There was only one phone call in the next hour, that one from a woman who gave her name as Alexandra Lloyd. She had called last week and Walker had not called her back. Had he received her message? she asked.

“He definitely received the message,” Jennings said firmly. “But I’ll remind him.”

“Please take my number again, and will you tell him that it’s very important?”

“Of course.” Thirty minutes later, when Walker opened the door of his office, Pat could see the flush of excitement on his face. There isn’t a horse running anywhere today that he hasn’t bet on, she thought. “Richard,” she said, “I left a note on your desk last week that an Alexandra Lloyd phoned. She just called again and said that it’s important you get in touch with her.”

She held out the paper with the woman’s number. Richard took it from her, tore it up, and went back into his office. This time he slammed the door shut.

40

The force of the blow that killed Jonathan Lansing was so powerful that the back of his skull was caved in,” Barbara Krause said, as she read the autopsy report. “I wonder what Kay Carrington is thinking when she looks at her husband now.”

Tom Moran shrugged. “If she isn’t getting nervous being alone in the house at night with that guy, I’d wonder if she’s legally sane.”

“This time we can be sure that Carrington had someone helping him,” Krause said. “He didn’t leave Lansing’s car in that godforsaken spot and then hitchhike home. Somebody had to drive him home.”
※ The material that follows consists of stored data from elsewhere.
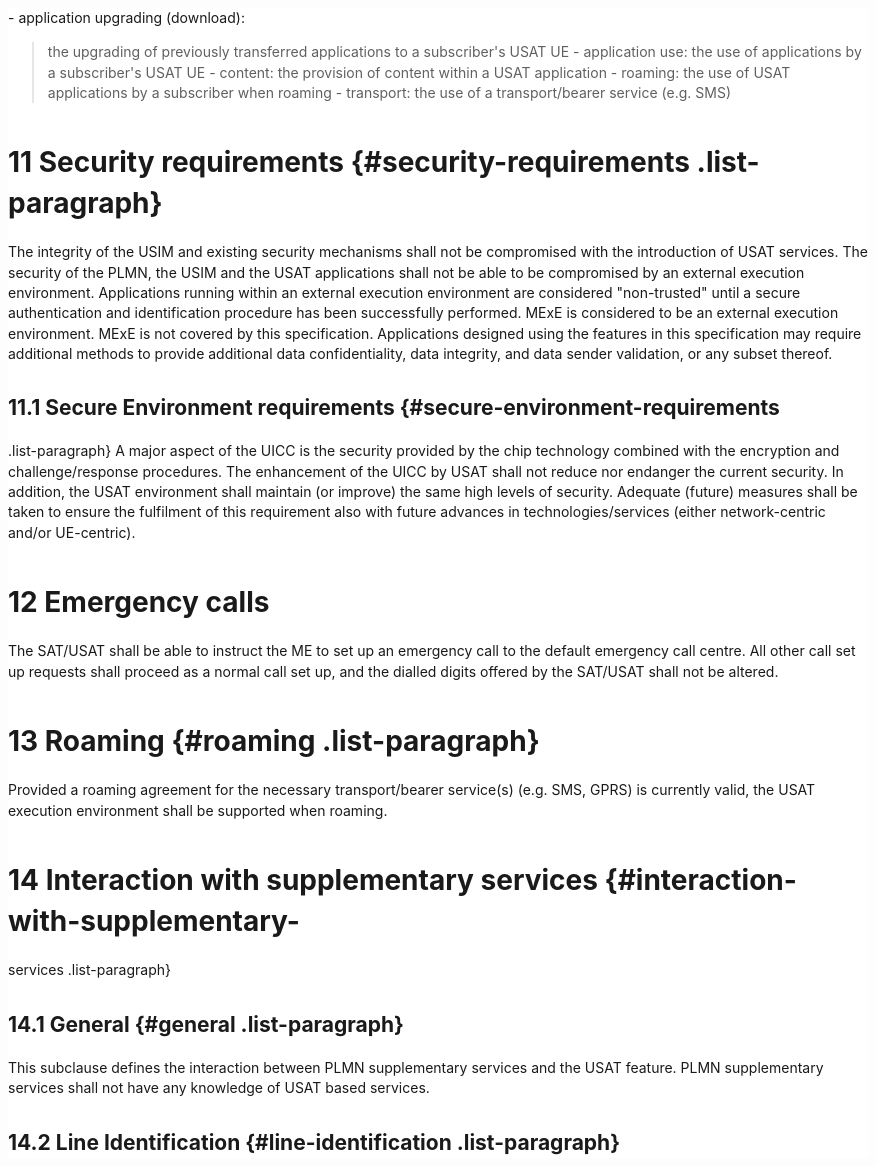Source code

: \- application upgrading (download):
> the upgrading of previously transferred applications to a subscriber's USAT
> UE
\- application use:
> the use of applications by a subscriber's USAT UE
\- content:
> the provision of content within a USAT application
\- roaming:
> the use of USAT applications by a subscriber when roaming
\- transport:
> the use of a transport/bearer service (e.g. SMS)
# 11 Security requirements {#security-requirements .list-paragraph}
The integrity of the USIM and existing security mechanisms shall not be
compromised with the introduction of USAT services.
The security of the PLMN, the USIM and the USAT applications shall not be able
to be compromised by an external execution environment.
Applications running within an external execution environment are considered
\"non-trusted\" until a secure authentication and identification procedure has
been successfully performed. MExE is considered to be an external execution
environment. MExE is not covered by this specification.
Applications designed using the features in this specification may require
additional methods to provide additional data confidentiality, data integrity,
and data sender validation, or any subset thereof.
## 11.1 Secure Environment requirements {#secure-environment-requirements
.list-paragraph}
A major aspect of the UICC is the security provided by the chip technology
combined with the encryption and challenge/response procedures. The
enhancement of the UICC by USAT shall not reduce nor endanger the current
security. In addition, the USAT environment shall maintain (or improve) the
same high levels of security. Adequate (future) measures shall be taken to
ensure the fulfilment of this requirement also with future advances in
technologies/services (either network-centric and/or UE-centric).
# 12 Emergency calls
The SAT/USAT shall be able to instruct the ME to set up an emergency call to
the default emergency call centre. All other call set up requests shall
proceed as a normal call set up, and the dialled digits offered by the
SAT/USAT shall not be altered.
# 13 Roaming {#roaming .list-paragraph}
Provided a roaming agreement for the necessary transport/bearer service(s)
(e.g. SMS, GPRS) is currently valid, the USAT execution environment shall be
supported when roaming.
# 14 Interaction with supplementary services {#interaction-with-supplementary-
services .list-paragraph}
## 14.1 General {#general .list-paragraph}
This subclause defines the interaction between PLMN supplementary services and
the USAT feature. PLMN supplementary services shall not have any knowledge of
USAT based services.
## 14.2 Line Identification {#line-identification .list-paragraph}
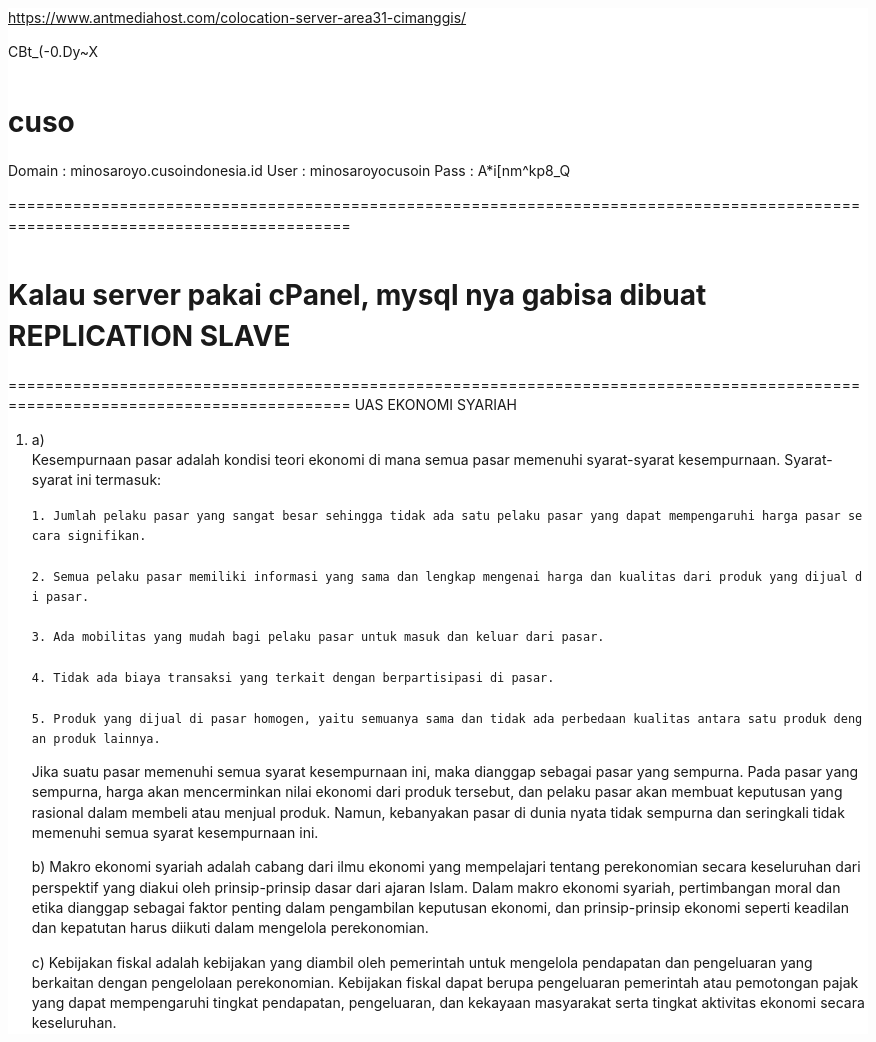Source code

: https://www.antmediahost.com/colocation-server-area31-cimanggis/





CBt_(-0.Dy~X

# cuso

Domain : minosaroyo.cusoindonesia.id 
User : minosaroyocusoin
Pass : A*i[nm^kp8_Q

=================================================================================================================================

# Kalau server pakai cPanel, mysql nya gabisa dibuat REPLICATION SLAVE


=================================================================================================================================
													UAS EKONOMI SYARIAH
													
1. 	a)	
	Kesempurnaan pasar adalah kondisi teori ekonomi di mana semua pasar memenuhi syarat-syarat kesempurnaan. 			Syarat-syarat ini termasuk:

		1. Jumlah pelaku pasar yang sangat besar sehingga tidak ada satu pelaku pasar yang dapat mempengaruhi harga pasar secara signifikan.

		2. Semua pelaku pasar memiliki informasi yang sama dan lengkap mengenai harga dan kualitas dari produk yang dijual di pasar.

		3. Ada mobilitas yang mudah bagi pelaku pasar untuk masuk dan keluar dari pasar.

		4. Tidak ada biaya transaksi yang terkait dengan berpartisipasi di pasar.

		5. Produk yang dijual di pasar homogen, yaitu semuanya sama dan tidak ada perbedaan kualitas antara satu produk dengan produk lainnya.

	Jika suatu pasar memenuhi semua syarat kesempurnaan ini, maka dianggap sebagai pasar yang sempurna. Pada pasar yang sempurna, harga akan mencerminkan nilai ekonomi dari produk tersebut, dan pelaku pasar akan membuat keputusan yang rasional dalam membeli atau menjual produk. Namun, kebanyakan pasar di dunia nyata tidak sempurna dan seringkali tidak memenuhi semua syarat kesempurnaan ini.
	
	b)
	Makro ekonomi syariah adalah cabang dari ilmu ekonomi yang mempelajari tentang perekonomian secara keseluruhan dari perspektif yang diakui oleh prinsip-prinsip dasar dari ajaran Islam. Dalam makro ekonomi syariah, pertimbangan moral dan etika dianggap sebagai faktor penting dalam pengambilan keputusan ekonomi, dan prinsip-prinsip ekonomi seperti keadilan dan kepatutan harus diikuti dalam mengelola perekonomian.
	
	c)
	Kebijakan fiskal adalah kebijakan yang diambil oleh pemerintah untuk mengelola pendapatan dan pengeluaran yang berkaitan dengan pengelolaan perekonomian. Kebijakan fiskal dapat berupa pengeluaran pemerintah atau pemotongan pajak yang dapat mempengaruhi tingkat pendapatan, pengeluaran, dan kekayaan masyarakat serta tingkat aktivitas ekonomi secara keseluruhan.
“I looked at our file from when Lansing disappeared and was reported as a possible suicide. The insurance company suspected it was a phony. They had their investigators all over the area where his car was found. A guy like Peter Carrington gets noticed. He has a look about him. I wouldn’t care if he was wearing clothes from the Salvation Army, he would have been noticed. No one of Carrington’s description got on a bus, or rented a car around there. At the very least, if he drove Lansing’s car there, somebody was waiting to pick him up.”

“Lansing was supposed to have been fired because of his drinking problem,” Krause said, “but suppose there was another reason. Suppose someone was afraid that he was a threat. He was fired two weeks after Susan Althorp disappeared. He supposedly committed suicide two weeks later. By then the police had thoroughly searched the grounds with the cadaver dogs, and I include the property outside the fence.”